Physics, like other sciences, is often subdivided into categories: theoretical physics and experimental physics or fundamental research and applied physics. Theoretical physicists seek new fundamental knowledge about the universe, using the observations of experimental physicists. Experimental physicists perform experiments designed to be able to decide which theory is true. Experimental physics often finds completely new phenomena with no existing theory, e.g. electromagnetism, radioactivity were discovered this way. Fundamental research quests for the basic structure of nature while applied physicists apply existing knowledge to analyze complex systems in order to use them in practical life and economy. Both fundamental research and applied research has theoretical and experimental aspects. As an example, a particularly fertile area of applied physics is solid-state physics, in which researchers use the more fundamental laws of quantum mechanics and electromagnetism to analyze the behavior of atoms that comprise a solid.
Below is an overview of the major subfields and concepts in physics, followed by a brief outline of the history of physics and its subfields. A more comprehensive list of physics topics is also available.

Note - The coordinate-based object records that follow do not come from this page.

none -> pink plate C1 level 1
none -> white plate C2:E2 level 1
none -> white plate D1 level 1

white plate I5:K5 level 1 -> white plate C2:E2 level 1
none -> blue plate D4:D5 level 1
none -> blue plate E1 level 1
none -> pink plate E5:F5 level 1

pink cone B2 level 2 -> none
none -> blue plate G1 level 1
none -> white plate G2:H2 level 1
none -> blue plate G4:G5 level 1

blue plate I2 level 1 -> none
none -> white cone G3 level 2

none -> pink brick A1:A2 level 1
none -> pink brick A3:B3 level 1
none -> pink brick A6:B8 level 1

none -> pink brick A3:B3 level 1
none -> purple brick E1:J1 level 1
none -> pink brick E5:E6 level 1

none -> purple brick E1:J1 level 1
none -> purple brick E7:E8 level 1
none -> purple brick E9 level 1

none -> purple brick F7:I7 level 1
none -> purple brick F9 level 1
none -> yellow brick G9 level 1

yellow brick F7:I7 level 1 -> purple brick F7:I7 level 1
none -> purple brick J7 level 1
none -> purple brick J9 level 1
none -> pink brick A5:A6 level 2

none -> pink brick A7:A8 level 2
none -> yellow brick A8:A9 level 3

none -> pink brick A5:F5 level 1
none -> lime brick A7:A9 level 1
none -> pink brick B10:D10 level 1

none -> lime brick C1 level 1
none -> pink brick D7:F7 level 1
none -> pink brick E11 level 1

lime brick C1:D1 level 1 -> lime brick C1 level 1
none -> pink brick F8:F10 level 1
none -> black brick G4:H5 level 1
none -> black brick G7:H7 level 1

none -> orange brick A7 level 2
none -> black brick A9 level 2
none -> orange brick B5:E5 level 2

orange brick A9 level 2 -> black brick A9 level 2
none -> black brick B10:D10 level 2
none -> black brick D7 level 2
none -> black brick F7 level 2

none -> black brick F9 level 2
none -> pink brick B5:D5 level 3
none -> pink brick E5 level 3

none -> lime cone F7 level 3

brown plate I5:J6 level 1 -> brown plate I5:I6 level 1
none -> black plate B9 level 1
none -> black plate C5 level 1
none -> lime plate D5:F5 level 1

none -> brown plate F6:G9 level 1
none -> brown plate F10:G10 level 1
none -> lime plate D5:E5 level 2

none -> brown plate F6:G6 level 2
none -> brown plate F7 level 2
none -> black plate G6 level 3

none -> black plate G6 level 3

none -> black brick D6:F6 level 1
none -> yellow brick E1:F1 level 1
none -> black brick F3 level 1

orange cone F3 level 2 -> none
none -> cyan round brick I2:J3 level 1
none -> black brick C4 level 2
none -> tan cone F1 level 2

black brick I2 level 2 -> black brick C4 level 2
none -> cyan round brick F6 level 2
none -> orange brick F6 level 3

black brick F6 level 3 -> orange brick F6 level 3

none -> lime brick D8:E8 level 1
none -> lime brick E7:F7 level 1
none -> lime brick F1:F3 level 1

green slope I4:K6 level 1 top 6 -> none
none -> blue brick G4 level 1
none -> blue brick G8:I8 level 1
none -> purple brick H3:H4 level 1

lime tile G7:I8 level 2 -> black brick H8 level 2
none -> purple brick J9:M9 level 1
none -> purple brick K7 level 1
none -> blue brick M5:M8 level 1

Since antiquity, people have tried to understand the behavior of matter: why unsupported objects drop to the ground, why different materials have different properties, and so forth. Also a mystery was the character of the universe, such as the form of the Earth and the behavior of celestial objects such as the Sun and the Moon. Several theories were proposed, most of them were wrong. These theories were largely couched in philosophical terms, and never verified by systematic experimental testing. There were exceptions and there are anachronisms: for example, the Greek thinker Archimedes derived many correct quantitative descriptions of mechanics and hydrostatics.
From the 18th century onwards, thermodynamics was developed by Boyle, Young, and many others. In 1733, Bernoulli used statistical arguments with classical mechanics to derive thermodynamic results, initiating the field of statistical mechanics. In 1798, Thompson demonstrated the conversion of mechanical work into heat, and in 1847Joule stated the law of conservation of energy, in the form of heat as well as mechanical energy.
In 1897, Thomson discovered the electron, the elementary particle which carries electrical current in circuits. In 1904, he proposed the first model of the atom, known as the plum pudding model. (The existence of the atom had been proposed in 1808 by Dalton.)
In 1905, Einstein formulated the theory of special relativity, unifying space and time into a single entity, spacetime. Relativity prescribes a different transformation between reference frames than classical mechanics; this necessitated the development of relativistic mechanics as a replacement for classical mechanics. In the regime of low (relative) velocities, the two theories agree. In 1915, Einstein extended special relativity to explain gravity with the general theory of relativity, which replaces Newton's law of gravitation. In the regime of low masses and energies, the two theories agree.